Thanks for your reply.

On 07/04/16 19:02, Mark Brown wrote:
> On Thu, Apr 07, 2016 at 03:25:09PM +0200, Martin Fuzzey wrote:
>
>> To implement the .enable_time() method I need the voltage (which is
>> the supply's voltage).
> No, this is not sensible. You should be telling the framework about the
> slew rate and letting the framework work out how long it's going to take
> to transition. Your driver shouldn't be peering around inside other
> regulators, it should be telling the framework what it does itself and
> any handling of interrelationships should be in the framework.

Ok, but I fail to see any way to do that (at least with the framework as
is).

The framework can tell the driver what slew rate to use (via
.set_ramp_delay)
And it can ask the driver what the turn on time is (via .enable_time)
It doesn't actullay know the slew rate (as a driver may not have
configurable
slew rates or the driver may have rounded the slew rate to something it
supports)

Or are you saying I should extend the framework to add a .get_ramp_delay
driver callback and make the framework do the calculation itself?

Happy to do that if it's the best way but your reply makes it sound
like i'm not using an existing framework functionality and I don't think
that is the case unless I'm overlooking something.

I'm just trying to do what rc5t583 already does in
rc5t583_regulator_enable_time()
except that in my case I don't know the voltage (since it comes from my
supply).

While moving it to the framework will avoid the driver knowing about other
regulators it won't fix the underlying issues I mentionned.

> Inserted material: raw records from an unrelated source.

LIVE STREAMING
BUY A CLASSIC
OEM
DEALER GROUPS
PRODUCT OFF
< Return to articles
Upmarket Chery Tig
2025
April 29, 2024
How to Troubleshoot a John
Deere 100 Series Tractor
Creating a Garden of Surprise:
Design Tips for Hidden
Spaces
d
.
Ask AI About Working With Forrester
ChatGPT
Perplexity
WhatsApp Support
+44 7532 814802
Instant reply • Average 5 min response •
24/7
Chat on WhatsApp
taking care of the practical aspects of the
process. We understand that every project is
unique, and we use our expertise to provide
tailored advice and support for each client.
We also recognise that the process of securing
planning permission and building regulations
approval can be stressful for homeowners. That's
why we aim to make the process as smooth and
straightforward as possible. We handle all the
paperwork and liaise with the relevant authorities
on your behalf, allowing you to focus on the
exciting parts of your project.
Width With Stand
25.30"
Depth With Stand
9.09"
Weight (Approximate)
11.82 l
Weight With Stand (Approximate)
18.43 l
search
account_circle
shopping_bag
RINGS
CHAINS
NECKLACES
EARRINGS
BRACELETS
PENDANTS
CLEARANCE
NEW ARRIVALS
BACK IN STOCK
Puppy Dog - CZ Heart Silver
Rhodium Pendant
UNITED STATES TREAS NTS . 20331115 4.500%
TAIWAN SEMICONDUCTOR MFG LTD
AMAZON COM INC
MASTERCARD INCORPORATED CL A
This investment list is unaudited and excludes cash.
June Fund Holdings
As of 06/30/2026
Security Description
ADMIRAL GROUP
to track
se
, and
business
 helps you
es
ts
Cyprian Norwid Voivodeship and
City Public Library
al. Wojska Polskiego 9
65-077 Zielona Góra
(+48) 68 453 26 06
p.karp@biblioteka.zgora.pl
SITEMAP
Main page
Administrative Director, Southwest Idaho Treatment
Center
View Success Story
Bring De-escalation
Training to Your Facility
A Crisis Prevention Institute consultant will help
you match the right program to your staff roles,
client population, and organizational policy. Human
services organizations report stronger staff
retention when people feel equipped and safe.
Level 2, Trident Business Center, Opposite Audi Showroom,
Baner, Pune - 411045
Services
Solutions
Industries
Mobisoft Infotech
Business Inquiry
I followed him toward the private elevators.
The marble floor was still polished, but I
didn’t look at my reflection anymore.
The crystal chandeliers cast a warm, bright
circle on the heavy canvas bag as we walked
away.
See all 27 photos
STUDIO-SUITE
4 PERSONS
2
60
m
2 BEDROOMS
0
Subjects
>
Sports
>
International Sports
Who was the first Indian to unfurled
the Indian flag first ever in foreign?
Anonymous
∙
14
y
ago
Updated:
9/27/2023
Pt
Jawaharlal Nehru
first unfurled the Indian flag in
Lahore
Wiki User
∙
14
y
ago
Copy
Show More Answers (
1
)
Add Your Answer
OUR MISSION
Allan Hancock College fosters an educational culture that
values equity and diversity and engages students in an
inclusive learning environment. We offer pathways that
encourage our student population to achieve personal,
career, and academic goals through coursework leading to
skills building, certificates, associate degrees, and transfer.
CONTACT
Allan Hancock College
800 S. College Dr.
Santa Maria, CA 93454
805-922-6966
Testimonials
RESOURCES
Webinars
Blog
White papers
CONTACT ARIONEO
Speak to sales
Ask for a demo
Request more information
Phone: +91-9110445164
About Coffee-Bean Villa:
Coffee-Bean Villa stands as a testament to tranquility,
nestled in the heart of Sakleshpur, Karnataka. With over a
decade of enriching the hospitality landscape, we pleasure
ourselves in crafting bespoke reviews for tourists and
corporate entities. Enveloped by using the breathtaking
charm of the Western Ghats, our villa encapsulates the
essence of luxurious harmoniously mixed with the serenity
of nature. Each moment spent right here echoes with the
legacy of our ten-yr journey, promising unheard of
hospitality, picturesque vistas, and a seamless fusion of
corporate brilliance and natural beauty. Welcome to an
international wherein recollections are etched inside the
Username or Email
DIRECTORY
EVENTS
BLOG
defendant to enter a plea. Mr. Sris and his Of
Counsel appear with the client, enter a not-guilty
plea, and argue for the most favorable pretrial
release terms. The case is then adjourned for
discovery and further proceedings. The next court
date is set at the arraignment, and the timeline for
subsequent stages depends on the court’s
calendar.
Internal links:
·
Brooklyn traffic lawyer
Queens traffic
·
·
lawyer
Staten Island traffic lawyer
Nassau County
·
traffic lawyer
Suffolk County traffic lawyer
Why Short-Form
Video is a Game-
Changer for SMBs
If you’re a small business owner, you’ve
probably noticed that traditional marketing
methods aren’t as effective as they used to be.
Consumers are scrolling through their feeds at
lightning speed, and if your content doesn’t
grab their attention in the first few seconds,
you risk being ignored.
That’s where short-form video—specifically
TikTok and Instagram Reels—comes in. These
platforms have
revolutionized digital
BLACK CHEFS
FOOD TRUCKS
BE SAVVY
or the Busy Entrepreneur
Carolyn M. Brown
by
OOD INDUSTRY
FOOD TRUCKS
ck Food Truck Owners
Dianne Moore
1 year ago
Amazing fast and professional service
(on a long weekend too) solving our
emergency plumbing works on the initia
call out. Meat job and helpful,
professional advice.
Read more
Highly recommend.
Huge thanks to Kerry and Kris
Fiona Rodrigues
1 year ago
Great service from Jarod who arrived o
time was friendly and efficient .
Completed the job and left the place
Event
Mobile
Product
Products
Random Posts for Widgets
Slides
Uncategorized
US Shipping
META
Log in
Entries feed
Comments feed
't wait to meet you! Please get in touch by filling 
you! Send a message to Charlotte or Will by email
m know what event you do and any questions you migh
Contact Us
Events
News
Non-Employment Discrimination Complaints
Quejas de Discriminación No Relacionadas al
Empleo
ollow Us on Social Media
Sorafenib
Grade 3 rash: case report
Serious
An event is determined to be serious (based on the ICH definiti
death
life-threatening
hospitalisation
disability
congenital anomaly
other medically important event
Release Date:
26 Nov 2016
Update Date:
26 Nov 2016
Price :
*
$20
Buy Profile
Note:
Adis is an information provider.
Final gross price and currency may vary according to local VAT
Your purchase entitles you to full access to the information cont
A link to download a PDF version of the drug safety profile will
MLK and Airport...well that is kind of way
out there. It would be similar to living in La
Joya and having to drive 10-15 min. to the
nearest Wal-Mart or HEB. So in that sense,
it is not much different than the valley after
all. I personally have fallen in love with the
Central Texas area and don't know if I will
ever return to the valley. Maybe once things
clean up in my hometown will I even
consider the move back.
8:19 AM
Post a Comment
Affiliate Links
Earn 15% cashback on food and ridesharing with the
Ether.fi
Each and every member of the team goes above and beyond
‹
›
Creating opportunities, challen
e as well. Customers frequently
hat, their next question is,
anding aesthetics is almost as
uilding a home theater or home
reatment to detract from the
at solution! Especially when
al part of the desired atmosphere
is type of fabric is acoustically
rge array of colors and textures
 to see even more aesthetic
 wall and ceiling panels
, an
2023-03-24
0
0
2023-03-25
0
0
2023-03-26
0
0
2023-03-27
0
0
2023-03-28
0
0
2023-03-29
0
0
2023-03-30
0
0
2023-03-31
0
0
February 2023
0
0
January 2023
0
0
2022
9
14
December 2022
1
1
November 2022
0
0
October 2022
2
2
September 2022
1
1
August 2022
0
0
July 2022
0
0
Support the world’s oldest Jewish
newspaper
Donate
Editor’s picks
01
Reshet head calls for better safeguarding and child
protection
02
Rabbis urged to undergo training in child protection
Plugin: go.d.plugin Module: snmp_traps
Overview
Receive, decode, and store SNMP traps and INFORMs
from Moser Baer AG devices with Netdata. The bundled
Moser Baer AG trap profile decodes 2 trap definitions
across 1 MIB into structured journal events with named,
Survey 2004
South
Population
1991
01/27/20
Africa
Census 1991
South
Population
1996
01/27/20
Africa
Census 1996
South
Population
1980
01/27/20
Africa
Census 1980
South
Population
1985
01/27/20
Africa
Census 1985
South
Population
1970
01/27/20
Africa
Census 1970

For a regulator configured as always-on the framework doesn't lookup and
enable the parent regulators until regulator_register_resolve_supply()
is caused right at the end of regulator_register().

This means that, when the always-on register is enabled it has no supply
assigned, even at the framework level.

It also means that currently there is a difference in the switch on order
depending if the regulator is configured as always-on:

Suppose A is the supply for B.

If B is NOT always-on, calling regulator_enable(B) will first enable A
then B
However if B is always-on, regulator_register(B) will first enable B then A

I'm not sure this actually matters in practice but A then B seems better
from an inrush current point of view.

Regards,

Martin

2016-04-10 23:19:10

by Mark Brown

[permalink] [raw]
Subject: Re: Regulator: drivers that need to know their supply

On Thu, Apr 07, 2016 at 08:17:25PM +0200, Martin Fuzzey wrote:
> On 07/04/16 19:02, Mark Brown wrote:

> >No, this is not sensible. You should be telling the framework about the
> >slew rate and letting the framework work out how long it's going to take
> >to transition. Your driver shouldn't be peering around inside other
> >regulators, it should be telling the framework what it does itself and
> >any handling of interrelationships should be in the framework.

> Ok, but I fail to see any way to do that (at least with the framework as
> is).

Then send patches for the framework. One of the great things about
working on Linux is that the whole OS is free software so you don't have
to work around things in your driver! I've not looked at the code for
this specific case.

> Or are you saying I should extend the framework to add a .get_ramp_delay
> driver callback and make the framework do the calculation itself?

Yes.

> While moving it to the framework will avoid the driver knowing about other
> regulators it won't fix the underlying issues I mentionned.

> For a regulator configured as always-on the framework doesn't lookup and
> enable the parent regulators until regulator_register_resolve_supply()
> is caused right at the end of regulator_register().

> This means that, when the always-on register is enabled it has no supply
> assigned, even at the framework level.

You might find this changing very shortly but in any case the answer is
still the same, change the framework if it needs changing.